By Guy Page
Thanks in part to the 2017 Trump federal tax reform, Vermont state corporate income tax (CIT) receipts are up $38 million over last year.
The CIT for Fiscal Year 2019 (July 2018 – June 2019) totaled $134 million, up 39% from last year’s $96 million, according to the “Comparative Statement of Revenues” issued by the State of Vermont and published today on the website of Vermont Business Magazine.
Vermont’s CIT receipt revenue growth tracks a similar increase is federal CIT revenue, which is a direct result of President Trump’s tax reform feature of “repatriation,” a policy explained in the 10/18/2018 Headliners column:
“Mindful that tax cuts could raise the deficit, Pres. Trump insisted on a deficit-reducing policy called “repatriation:” U.S. companies with overseas subsidiaries must “repatriate” (return to the U.S.) taxable income stashed away in tax-advantaged countries. And the money has indeed come rushing home: $300 billion was repatriated to the United States in the first quarter of 2018 alone, the U.S. Federal Reserve Board says. What does repatriation mean for Vermont state revenue? Vermont companies paying federal CIT on repatriation also pay more Vermont CIT: $15.5 million more through the first three quarters of 2018, according to a Vermont Joint Fiscal Office (JFO) report.”

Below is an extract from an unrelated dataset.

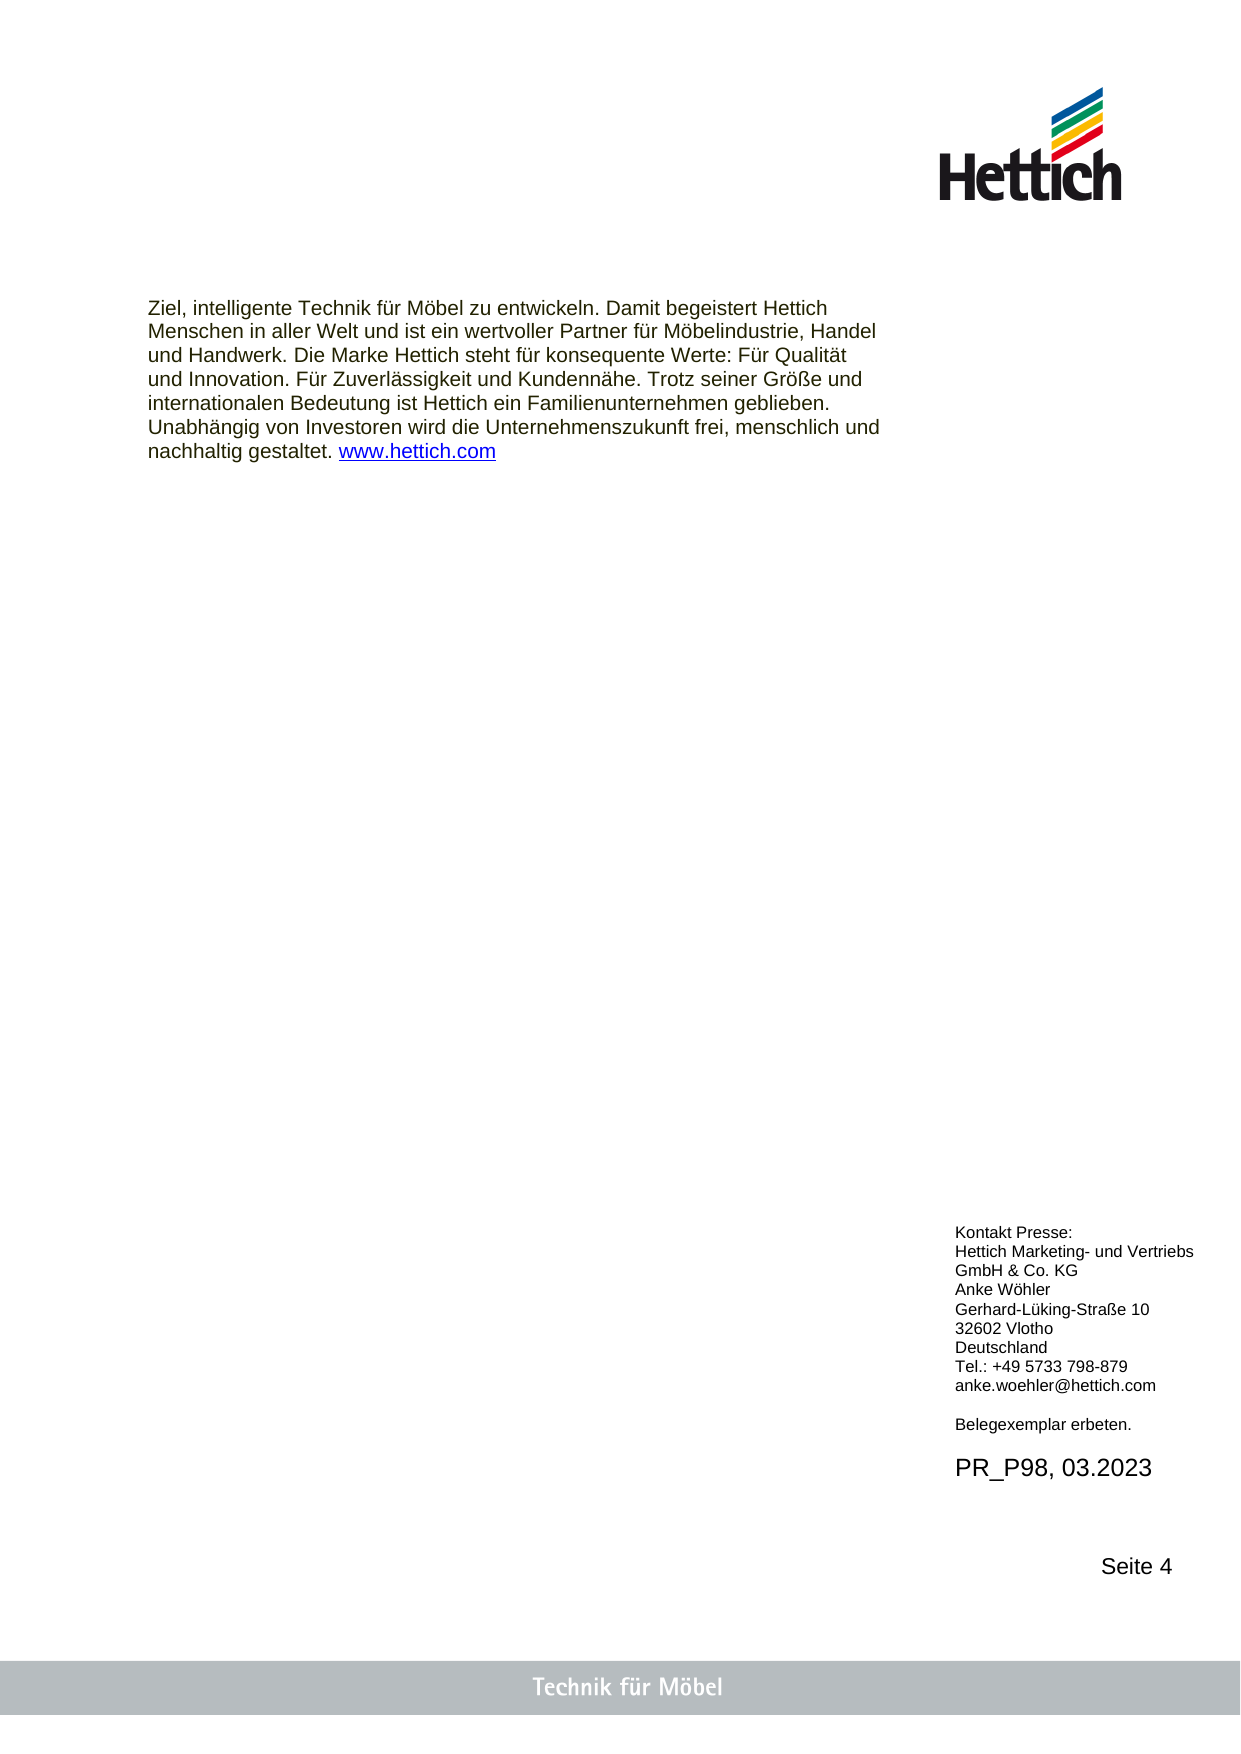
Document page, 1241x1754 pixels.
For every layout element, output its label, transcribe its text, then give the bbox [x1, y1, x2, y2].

picture [0, 1598, 1241, 1715]
text Das Unternehmen Hettich wurde 1888 gegründet und ist heute einer der weltweit größten und erfolgreichsten Hersteller von Möbelbeschlägen. 8.000 Mitarbeiterinnen und Mitarbeiter in fast 80 Ländern arbeiten gemeinsam für das Ziel, intelligente Technik für Möbel zu entwickeln. Damit begeistert Hettich Menschen in aller Welt und ist ein wertvoller Partner für Möbelindustrie, Handel und Handwerk. Die Marke Hettich steht für konsequente Werte: Für Qualität und Innovation. Für Zuverlässigkeit und Kundennähe. Trotz seiner Größe und internationalen Bedeutung ist Hettich ein Familienunternehmen geblieben. Unabhängig von Investoren wird die Unternehmenszukunft frei, menschlich und nachhaltig gestaltet. www.hettich.com [148, 295, 887, 463]
picture [0, 6, 1241, 263]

Vermont 2019 Personal Income Tax revenues also grew: 5.2% to $875 million, for a total gain of about $44 million. The state’s liquor, wine and beverage taxes, and fees also posted single-digit gains. Vermont however did see decreased revenue in the transportation (in part due to electric cars which pay no gas tax.) The budget surplus will help the State of Vermont pay down its pension deficit, among other pressing needs.
Repatriation isn’t the only local benefit from the 2017 federal tax cuts. As reported September 6 in Vermont State House Headliners, 18 large Vermont employers gave employees bonuses, raises and new benefits as a direct result of the tax cuts, John Kartch of Americans for Tax Reform reports. Both Vermont Gas and Green Mountain Power rebated 100% of their federal corporate income tax savings to ratepayers and customers, resulting in substantially lower energy prices.

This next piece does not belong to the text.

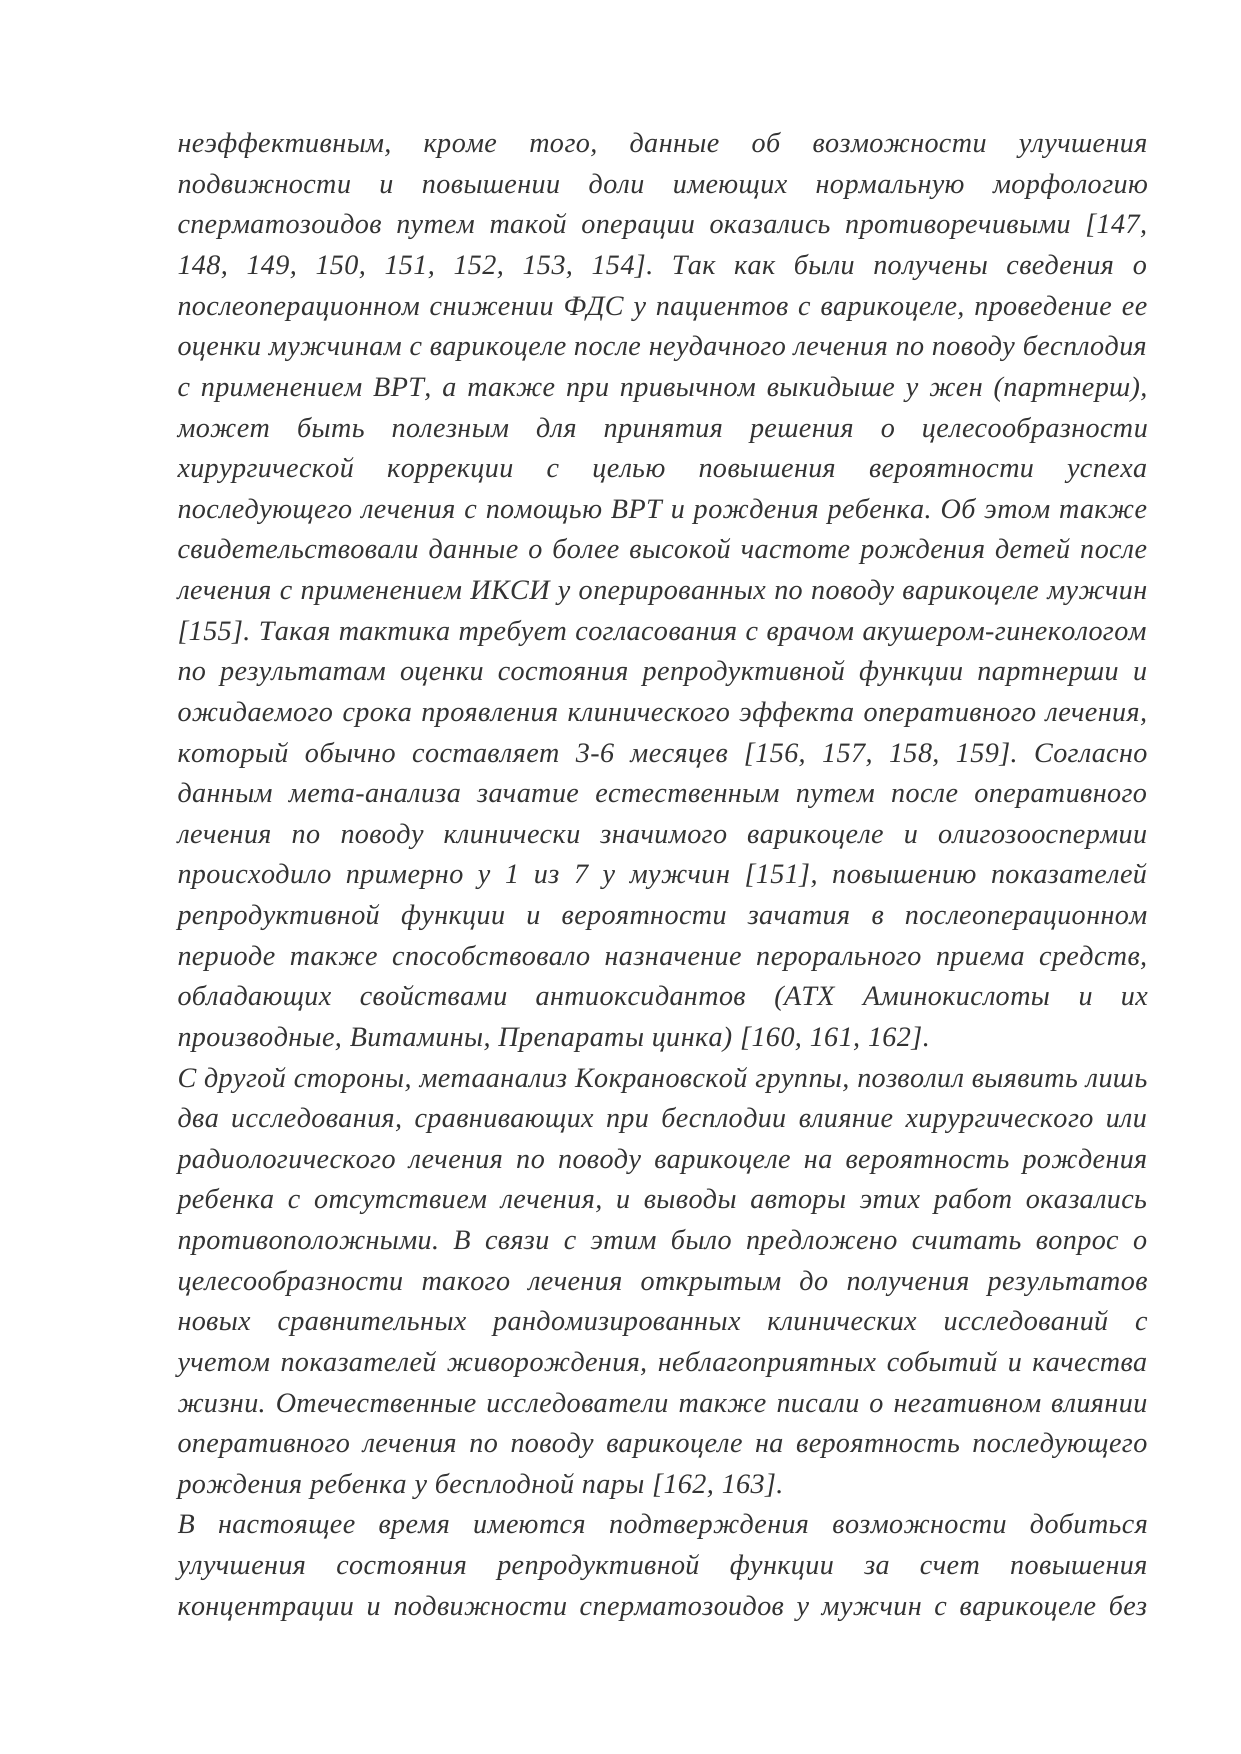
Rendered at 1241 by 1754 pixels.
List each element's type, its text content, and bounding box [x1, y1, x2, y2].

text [177, 118, 1152, 1052]
text С другой стороны, метаанализ Кокрановской группы, позволил выявить лишь два исследования, сравнивающих при бесплодии влияние хирургического или радиологического лечения по поводу варикоцеле на вероятность рождения ребенка с отсутствием лечения, и выводы авторы этих работ оказались противоположными. В связи с этим было предложено считать вопрос о целесообразности такого лечения открытым до получения результатов новых сравнительных рандомизированных клинических исследований с учетом показателей живорождения, неблагоприятных событий и качества жизни. Отечественные исследователи также писали о негативном влиянии оперативного лечения по поводу варикоцеле на вероятность последующего рождения ребенка у бесплодной пары [162, 163]. [177, 1052, 1152, 1499]
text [177, 1499, 1152, 1621]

Of course the 2017 tax reform also meant significant federal income tax savings for Vermonters – an estimated $2000/year for families earning $80,000. As noted by Headliners last October:
“Repatriation isn’t the only local benefit from the 2017 federal tax cuts. As reported September 6 in Vermont State House Headliners, 18 large Vermont employers gave employees bonuses, raises and new benefits as a direct result of the tax cuts, John Kartch of Americans for Tax Reform reports. Both Vermont Gas and Green Mountain Power rebated 100% of their federal corporate income tax savings to ratepayers and customers, resulting in substantially lower energy prices.”
Statehouse Headliners is intended primarily to educate, not advocate. It is e-mailed to an ever-growing list of interested Vermonters, public officials and media. Guy Page is affiliated with the Vermont Energy Partnership; the Vermont Alliance for Ethical Healthcare; and Physicians, Families and Friends for a Better Vermont.
Ken—are you really dreaming— perish that thought— dems only spend.
Let’s see if ” Vermont’s Legislators ” agree where the funds came from, they won’t and
we surely know they had nothing to do with it, even our RINO Governor will not step up.
The Truth will set you free, But a great economy, low unemployment, will win you an election !!
The “ususal suspects” in Montpelier boast that VT is doing great and “personal” income taxes are up, proof VT is doing great under all Dem policies. But I sense it is not true.Personal taxes paid to VT come three ways. Earned income taxes (i.e. salaries). Then Dividends and Interest. Then Capital Gains taxes. ALL are reported on the VT “income” tax filing. VT has only 25k to 30k who make taxable “salaries” over $100k ( and they pay 65% of all income taxes to VT). Trump’s economic & Tax plans produced a 10,000 point rise in the market. Which means large “capital gains” taxes and increasing dividends, all free & no risk to VT. If markets stagnate or go down, no more huge Capital Gains taxes come to VT coffers. for free. If I am right, thepositive growth in VT Personal taxes are not caused by Democrats expanding job/economic growth (none) – thus salary taxes , but “gifts” to VT in large capital gains taxes – likely “made & paid” for by more conservative residents? I think it likely that VT’s large incomes taxes are thanks to one thing. The 25k to 30k who have a lot of stock market capital gains, dividends & interest and they are the ones paying the vast majority of all VT “income” taxes?. But,what If they/we leave VT (as I just did for Arizona))… or stock markets go way down, where does that leave VT? VT will be “in the red” big time? Yup 🙂
The folks in Montpelier seem to have lost their collective voices in praising our President for this wind fall. Heaven forbid if states tax receipts declined as a result of the tax cuts. You’d hear screaming all the way out to the wood shed.
All this cash does not come into the state coffers because of actions by our legislators, it was our leaderships action in Washington that resulted in this major increase in dollars!! Let’s hope our legislators use this money to pay down the deficit in the state pension fund!!
No, they will probably raise taxes to do that.